Profile Image for Kerry.
152 reviews1 follower
August 20, 2025
I came to James Branch Cabell, like most, I suspect, because I stumbled upon one or more of Cabell’s sardonic and urbane fantasies—Figures of Earth, Jurgen, etc.—and was inspired to read more. There is no doubt that Cabell wrote amazing fantasy during the 1920’s.

Unfortunately, perhaps, at the close of the 1920’s Cabell decided that all his writing up to that time could be viewed as belonging to a single series, the Biography of the Life of Manuel.
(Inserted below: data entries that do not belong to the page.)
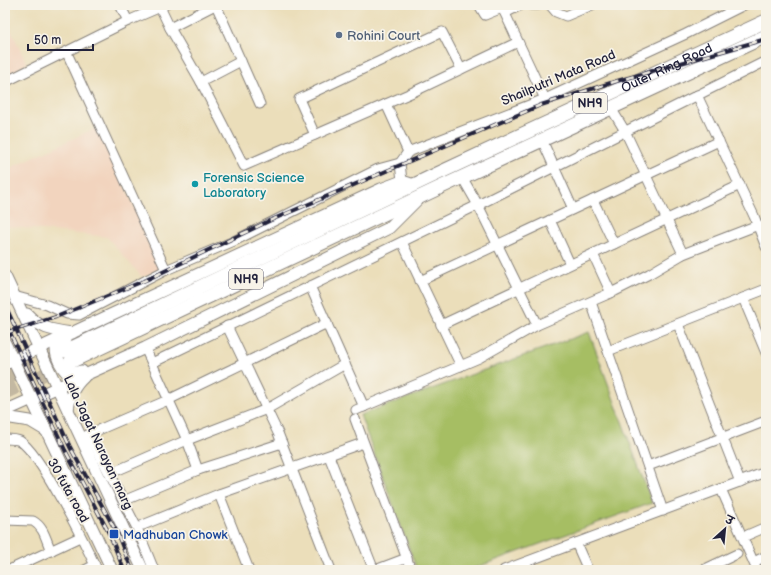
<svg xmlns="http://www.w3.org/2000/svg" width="771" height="575" viewBox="0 0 771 575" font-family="'Balsamiq Sans','Playpen Sans Deva',sans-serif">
<rect width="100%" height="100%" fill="#f7f3e8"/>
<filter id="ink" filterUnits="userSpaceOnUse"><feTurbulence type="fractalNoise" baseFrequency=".025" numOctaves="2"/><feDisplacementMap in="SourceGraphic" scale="8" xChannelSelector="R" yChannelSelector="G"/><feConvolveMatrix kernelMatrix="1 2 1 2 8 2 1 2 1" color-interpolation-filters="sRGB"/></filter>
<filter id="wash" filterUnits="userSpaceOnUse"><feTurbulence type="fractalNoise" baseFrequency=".012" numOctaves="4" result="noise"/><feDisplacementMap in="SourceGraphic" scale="16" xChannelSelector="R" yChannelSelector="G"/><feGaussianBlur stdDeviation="0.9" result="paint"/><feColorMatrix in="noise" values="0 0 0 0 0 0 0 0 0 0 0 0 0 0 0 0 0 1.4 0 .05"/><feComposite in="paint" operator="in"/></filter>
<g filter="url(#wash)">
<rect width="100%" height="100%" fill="#ebdeba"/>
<g fill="#f2d4be">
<polygon points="5,17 27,64 5,76"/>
<polygon points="98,127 163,269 142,277 107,237 5,226 5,170"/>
</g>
<polygon fill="#a6be64" stroke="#647050" points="589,332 652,503 469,570 417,570 360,415"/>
</g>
<g filter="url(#ink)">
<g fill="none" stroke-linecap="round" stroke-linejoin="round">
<g stroke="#c3b8a1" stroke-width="13" stroke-dasharray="13 6" stroke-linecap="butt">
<polyline points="5,379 65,351"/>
<polyline points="5,393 70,362"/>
</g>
<defs>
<g id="minor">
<polyline points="120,5 128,21"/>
<polyline points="216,5 260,104"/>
<polyline points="479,5 485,15 502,8"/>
<polyline points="501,5 545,99"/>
<polyline points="531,5 538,5"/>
<polyline points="550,5 556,12 566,16 592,5"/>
<polyline points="160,7 170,28"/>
<polyline points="505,13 521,5"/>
<polyline points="67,53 166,270"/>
<polyline points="241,61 201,82 244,166 411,93 518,42"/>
<polyline points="5,82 128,21 165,5"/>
<polyline points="201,82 170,28 215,5"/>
<polyline points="697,95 754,216 766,247"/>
<polyline points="386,104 408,152"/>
<polyline points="611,108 625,131 683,254"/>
<polyline points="315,135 299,99 442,32 461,69"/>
<polyline points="542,140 573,209"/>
<polyline points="462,177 478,205 537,325"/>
<polyline points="402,181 400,163 408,152 545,99 686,34 744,5"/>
<polyline points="593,200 614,244"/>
<polyline points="550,220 570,264"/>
<polyline points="402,242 461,366"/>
<polyline points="593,254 611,293"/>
<polyline points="420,281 719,141"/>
<polyline points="310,286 364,407"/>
<polyline points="14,296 47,305 67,314 79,315 166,270 234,241 378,169 400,163"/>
<polyline points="743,298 766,353"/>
<polyline points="591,302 663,511"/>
<polyline points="678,324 740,482"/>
<polyline points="441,325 740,185"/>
<polyline points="227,326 278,433 331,570"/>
<polyline points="145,348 187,440 198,470"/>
<polyline points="608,351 766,289"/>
<polyline points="152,363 486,201 766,61"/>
<polyline points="356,410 479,358 537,325 615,291 649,274 683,254 758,225"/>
<polyline points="355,419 411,570"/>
<polyline points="89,434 137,528 154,570"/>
<path d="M5,439c4,0 11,0 15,2 20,12 66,104 77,129"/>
<polyline points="82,439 89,434 168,400 327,323"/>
<polyline points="329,456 373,568 378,569 407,558"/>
<polyline points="648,466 766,421"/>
<polyline points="118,470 187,440 267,409 345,364"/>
<polyline points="721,489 757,570"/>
<polyline points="219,494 249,570"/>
<polyline points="128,499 198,470 282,443"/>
<path d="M5,520l28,1c11,6 13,19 18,30"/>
<polyline points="143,525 219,494 363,443"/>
<polyline points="743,537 766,527"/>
<polyline points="576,543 588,570"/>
<polyline points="754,562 766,556"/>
<polyline points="9,570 80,537"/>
<polyline points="85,570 95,565"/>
<polyline points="504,570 766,472"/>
<polyline points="703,570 737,554"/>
</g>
<g id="major">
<polyline points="5,276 143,570"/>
<path d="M27,314c14,15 24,16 45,19"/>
<path d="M66,339l-10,10c0,9 6,19 12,25l14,-3"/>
<polyline points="5,343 112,570"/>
<polyline points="5,364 381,189 402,181 414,185"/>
<path d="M68,410c2,-14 5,-23 16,-33"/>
<polyline points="5,411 145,348 389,228 417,200"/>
<polyline points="5,417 30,421 45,430"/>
</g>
<g id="highway">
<path id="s1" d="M65,351l374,-178 327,-152"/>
<polyline points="70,362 441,187 766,36"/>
</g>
</defs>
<use href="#minor" stroke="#86807a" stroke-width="11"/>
<use href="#major" stroke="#86807a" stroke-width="13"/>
<use href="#highway" stroke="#86807a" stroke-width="15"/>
<use href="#minor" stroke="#fff" stroke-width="9"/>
<use href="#major" stroke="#fff" stroke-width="11"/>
<use href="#highway" stroke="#fff" stroke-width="13"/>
<defs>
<g id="rail">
<polyline points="5,305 70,447 117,533 132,570"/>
<polyline points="5,322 65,450 110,535 124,570"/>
<polyline points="5,333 56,317 146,280 269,221 541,105 617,81 766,39"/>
</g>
</defs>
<use href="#rail" stroke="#22223b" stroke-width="4"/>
<use href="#rail" stroke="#f7f3e8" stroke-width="2.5" stroke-dasharray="8" stroke-linecap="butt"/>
</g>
</g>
<circle fill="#5c6f8a" stroke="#f7f3e8" stroke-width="1.5" cx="339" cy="35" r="4"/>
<circle fill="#0f9aa8" stroke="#f7f3e8" stroke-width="1.5" cx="195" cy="184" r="4"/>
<rect fill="#1a4fb4" stroke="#f7f3e8" stroke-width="1.5" x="109" y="529" width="10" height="10" rx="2"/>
<g text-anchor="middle" stroke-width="3.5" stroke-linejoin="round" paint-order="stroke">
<g fill="#f7f3e8" stroke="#62616f" stroke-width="1">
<rect x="573" y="93" width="34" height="20" rx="3"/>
<rect x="229" y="269" width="34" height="20" rx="3"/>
</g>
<g font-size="12" font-weight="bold" fill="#22223b">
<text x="590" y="107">NH9</text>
<text x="246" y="283">NH9</text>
</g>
<g font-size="13" fill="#4e5e75" stroke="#f7f3e8" text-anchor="start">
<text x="347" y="40">Rohini Court</text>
</g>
<g font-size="13" fill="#22223b" stroke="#f7f3e8">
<text dy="5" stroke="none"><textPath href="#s1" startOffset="665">Outer Ring Road</textPath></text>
<text transform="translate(558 77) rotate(-23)" y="5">Shailputri Mata Road</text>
<text transform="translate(99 442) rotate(65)" y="5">Lala Jagat Narayan marg</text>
<text transform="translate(69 490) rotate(61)" y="5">30 futa road</text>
</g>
<g font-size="13" fill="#0d838f" stroke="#f7f3e8" text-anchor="start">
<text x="203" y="182">Forensic Science<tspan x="203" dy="15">Laboratory</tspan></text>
</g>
<g font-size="13" fill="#164399" stroke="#f7f3e8" text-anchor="start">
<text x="123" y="539">Madhuban Chowk</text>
</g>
</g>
<rect width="771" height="575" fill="none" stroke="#f7f3e8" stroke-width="20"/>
<g transform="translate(725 529) rotate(27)" stroke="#f7f3e8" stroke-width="3" paint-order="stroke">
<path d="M0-3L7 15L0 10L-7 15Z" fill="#22223b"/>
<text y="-6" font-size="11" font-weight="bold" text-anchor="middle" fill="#22223b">उ</text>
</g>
<path d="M28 44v6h65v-6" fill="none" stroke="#22223b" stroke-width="2"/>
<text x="34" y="44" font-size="12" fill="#22223b" stroke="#f7f3e8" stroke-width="3" paint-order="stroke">50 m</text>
</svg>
He lightly edited some of his earlier works accordingly and reissued everything he had written as the 18-volume Storisende edition of the Biography of the Life of Manuel.

Lovers of Cabell's fantasy may be drawn to read the entirety of the Biography, as I was, to the point of collecting the first editions. However, with the best will, I cannot bring myself fully to enjoy much of Cabell's non-fantasy. Certainly, in his early career, Cabell had a good eye for a beautifully printed book, and the first editions of Gallantry, Chivalry, The Line of Love, and The Soul of Melicent (later reissued as Domnei) are gorgeous. All have colour illustrations by Howard Pyle. The disappointment that they are nowise fantasy is mitigated by the pleasure of holding and reading these beautiful old books from the early years of the last century.
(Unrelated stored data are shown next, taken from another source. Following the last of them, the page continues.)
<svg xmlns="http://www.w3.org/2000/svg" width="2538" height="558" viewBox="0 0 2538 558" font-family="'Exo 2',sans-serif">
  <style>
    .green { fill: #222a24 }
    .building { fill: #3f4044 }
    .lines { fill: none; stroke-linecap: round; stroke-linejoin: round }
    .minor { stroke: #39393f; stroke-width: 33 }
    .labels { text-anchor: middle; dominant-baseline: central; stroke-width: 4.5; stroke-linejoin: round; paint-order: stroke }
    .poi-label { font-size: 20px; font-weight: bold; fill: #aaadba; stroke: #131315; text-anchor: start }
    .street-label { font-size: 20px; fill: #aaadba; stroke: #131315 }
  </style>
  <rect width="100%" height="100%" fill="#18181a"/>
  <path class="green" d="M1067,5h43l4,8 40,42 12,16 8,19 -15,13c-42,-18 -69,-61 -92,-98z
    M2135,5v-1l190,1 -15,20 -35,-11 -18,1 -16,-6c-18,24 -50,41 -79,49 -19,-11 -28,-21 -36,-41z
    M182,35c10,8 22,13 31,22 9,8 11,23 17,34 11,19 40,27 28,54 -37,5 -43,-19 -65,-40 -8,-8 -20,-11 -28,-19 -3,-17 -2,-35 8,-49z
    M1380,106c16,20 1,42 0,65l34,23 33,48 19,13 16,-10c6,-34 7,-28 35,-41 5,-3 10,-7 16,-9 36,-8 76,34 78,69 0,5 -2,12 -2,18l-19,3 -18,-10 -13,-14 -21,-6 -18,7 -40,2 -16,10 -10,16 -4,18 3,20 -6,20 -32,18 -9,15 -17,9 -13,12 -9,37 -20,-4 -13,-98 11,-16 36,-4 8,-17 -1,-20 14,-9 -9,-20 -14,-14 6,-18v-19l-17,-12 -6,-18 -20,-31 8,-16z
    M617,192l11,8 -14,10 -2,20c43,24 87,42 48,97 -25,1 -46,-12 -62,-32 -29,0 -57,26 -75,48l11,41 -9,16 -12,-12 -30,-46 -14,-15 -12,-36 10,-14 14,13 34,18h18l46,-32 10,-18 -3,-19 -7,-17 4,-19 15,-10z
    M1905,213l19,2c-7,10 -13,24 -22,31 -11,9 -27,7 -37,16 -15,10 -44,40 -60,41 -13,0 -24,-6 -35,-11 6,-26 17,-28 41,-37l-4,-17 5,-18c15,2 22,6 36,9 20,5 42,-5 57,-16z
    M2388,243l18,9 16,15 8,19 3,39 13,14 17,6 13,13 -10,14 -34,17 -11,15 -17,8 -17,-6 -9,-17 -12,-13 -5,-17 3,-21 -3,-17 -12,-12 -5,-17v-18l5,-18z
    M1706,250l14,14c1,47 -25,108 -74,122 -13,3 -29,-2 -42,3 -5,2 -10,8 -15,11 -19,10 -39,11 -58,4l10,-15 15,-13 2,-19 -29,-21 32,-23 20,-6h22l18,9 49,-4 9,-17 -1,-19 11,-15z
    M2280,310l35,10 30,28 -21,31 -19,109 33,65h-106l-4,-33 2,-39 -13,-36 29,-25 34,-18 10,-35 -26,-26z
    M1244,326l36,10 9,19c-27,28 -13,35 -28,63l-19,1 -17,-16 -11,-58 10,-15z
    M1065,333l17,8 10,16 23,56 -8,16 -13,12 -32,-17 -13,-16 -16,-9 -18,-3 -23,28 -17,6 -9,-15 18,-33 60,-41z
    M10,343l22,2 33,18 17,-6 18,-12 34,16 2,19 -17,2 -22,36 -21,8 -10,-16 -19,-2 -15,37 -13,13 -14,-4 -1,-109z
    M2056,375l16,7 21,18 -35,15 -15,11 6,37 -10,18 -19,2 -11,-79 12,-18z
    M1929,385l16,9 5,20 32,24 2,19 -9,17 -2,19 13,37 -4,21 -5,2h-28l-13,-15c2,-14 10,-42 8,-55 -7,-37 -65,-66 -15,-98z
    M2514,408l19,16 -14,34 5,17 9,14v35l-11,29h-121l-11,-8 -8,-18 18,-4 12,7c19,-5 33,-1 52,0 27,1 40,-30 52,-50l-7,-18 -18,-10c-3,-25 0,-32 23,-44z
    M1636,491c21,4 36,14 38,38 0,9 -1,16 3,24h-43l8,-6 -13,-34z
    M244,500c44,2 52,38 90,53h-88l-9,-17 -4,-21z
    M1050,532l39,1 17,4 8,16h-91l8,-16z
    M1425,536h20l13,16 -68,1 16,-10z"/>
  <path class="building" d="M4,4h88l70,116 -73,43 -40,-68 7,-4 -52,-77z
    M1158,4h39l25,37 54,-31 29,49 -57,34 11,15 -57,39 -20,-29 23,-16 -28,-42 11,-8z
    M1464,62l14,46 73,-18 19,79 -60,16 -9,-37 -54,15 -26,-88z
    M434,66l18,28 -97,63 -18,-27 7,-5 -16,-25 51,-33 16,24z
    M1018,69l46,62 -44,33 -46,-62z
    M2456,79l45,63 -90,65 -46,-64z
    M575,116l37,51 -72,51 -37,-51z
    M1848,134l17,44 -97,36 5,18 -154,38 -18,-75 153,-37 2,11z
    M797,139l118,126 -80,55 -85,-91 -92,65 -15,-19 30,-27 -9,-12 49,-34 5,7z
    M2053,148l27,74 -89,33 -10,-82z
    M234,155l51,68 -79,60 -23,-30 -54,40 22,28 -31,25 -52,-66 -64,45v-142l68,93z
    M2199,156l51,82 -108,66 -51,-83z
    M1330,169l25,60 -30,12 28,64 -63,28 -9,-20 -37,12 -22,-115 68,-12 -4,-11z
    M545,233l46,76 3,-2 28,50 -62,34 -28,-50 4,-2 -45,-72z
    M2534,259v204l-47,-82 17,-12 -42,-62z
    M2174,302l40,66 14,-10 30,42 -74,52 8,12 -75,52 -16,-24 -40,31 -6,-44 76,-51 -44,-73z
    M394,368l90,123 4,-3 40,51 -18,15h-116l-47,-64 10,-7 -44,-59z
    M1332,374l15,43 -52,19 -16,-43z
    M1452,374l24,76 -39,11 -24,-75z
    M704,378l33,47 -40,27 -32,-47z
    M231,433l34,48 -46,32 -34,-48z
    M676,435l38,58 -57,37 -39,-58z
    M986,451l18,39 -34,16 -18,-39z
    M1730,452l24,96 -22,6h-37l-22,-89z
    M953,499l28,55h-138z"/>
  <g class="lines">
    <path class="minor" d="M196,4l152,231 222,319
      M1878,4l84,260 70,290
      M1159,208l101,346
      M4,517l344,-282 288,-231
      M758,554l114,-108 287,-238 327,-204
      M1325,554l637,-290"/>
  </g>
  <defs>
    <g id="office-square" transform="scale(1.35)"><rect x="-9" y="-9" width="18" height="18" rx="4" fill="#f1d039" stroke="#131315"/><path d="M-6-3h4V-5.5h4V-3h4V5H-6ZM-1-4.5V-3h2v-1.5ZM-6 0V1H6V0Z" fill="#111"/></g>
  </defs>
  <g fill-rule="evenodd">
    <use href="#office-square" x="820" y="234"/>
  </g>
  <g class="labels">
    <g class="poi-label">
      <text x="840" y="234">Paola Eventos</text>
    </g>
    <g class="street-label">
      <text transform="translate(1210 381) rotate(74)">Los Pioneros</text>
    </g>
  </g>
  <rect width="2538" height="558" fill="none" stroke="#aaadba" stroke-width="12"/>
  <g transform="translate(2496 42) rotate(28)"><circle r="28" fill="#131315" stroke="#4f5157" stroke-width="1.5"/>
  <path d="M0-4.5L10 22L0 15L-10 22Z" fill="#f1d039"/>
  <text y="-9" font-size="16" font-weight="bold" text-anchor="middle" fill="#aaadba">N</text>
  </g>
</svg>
Indeed, Gallantry forms a pair with Chivalry, both consisting of magazine stories collected and issued by Harper Brothers. Gallantry was published in 1907, two years before Chivalry. The four colour plates by Howard Pyle all belong to one of the stories, “In the Second April.” The tales in Gallantry take place in the mid-Eighteenth Century and involve the foppish, duplicitous upper classes of France and England. In “The Epistle Dedicatory,” Cabell writes, “The secret of gallantry, I take it, was to accept the pleasures of life leisurely and its in inconveniences with a shrug” (p. 4).

The stories are loosely linked, with an overarching cast of characters flowing in and out of the narrative. The book is set in Tunbridge Wells and Poictesme. The former was a vacation town for the English upper classes needing a break from the London scene. I read somewhere that Cabell never visited Tunbridge Wells, and it shows in the paucity of his description of this town. The latter is Cabell’s invented French province, including Bellegarde, the Forest of Acaire, and so on, which is the main location for Figures of Earth, Jurgen, and other Cabell fantasies. Gallantry may be the first of Cabell’s books to mention Poictesme.

Cabell’s writing is as clever and sophisticated as ever—so much so in fact that it’s difficult sometimes to follow the story precisely. He fills Gallantry with light social satire and cynical love stories.

Nevertheless, if it weren't for Cabell's great fantasies, I would not have picked up anything like Gallantry and spent the time reading it—slowly and carefully, by the way, in an attempt to understand it fully. In a manner, I feel hoodwinked into reading Gallantry, Chivalry, et al, by Cabell's device of grouping them with his great fantasies in a single series. Well, yes, it's possible to appreciate Cabell's philosophy of life and literature through a close reading of Beyond Life, and subsequently to trace this philosophy throughout the Biography. But this is somewhat of an academic exercise. Cabell was a fantasist of genius, but his view of life is ultimately too pessimistic to attract my enduring interest beyond his fantasies. Yes, his writing is leavened with an urbane and sardonic sense of humour, but frankly even Cabell's jokes are easier to appreciate in his fantasy than in social satires like Gallantry.

Cabell completionists will need to read Gallantry—for its references to Poictesme at least. Conceivably fans of romantic historical fiction will also enjoy the book, though ultimately I suspect Cabell is too cynical and obscure to attract many fans of the genre.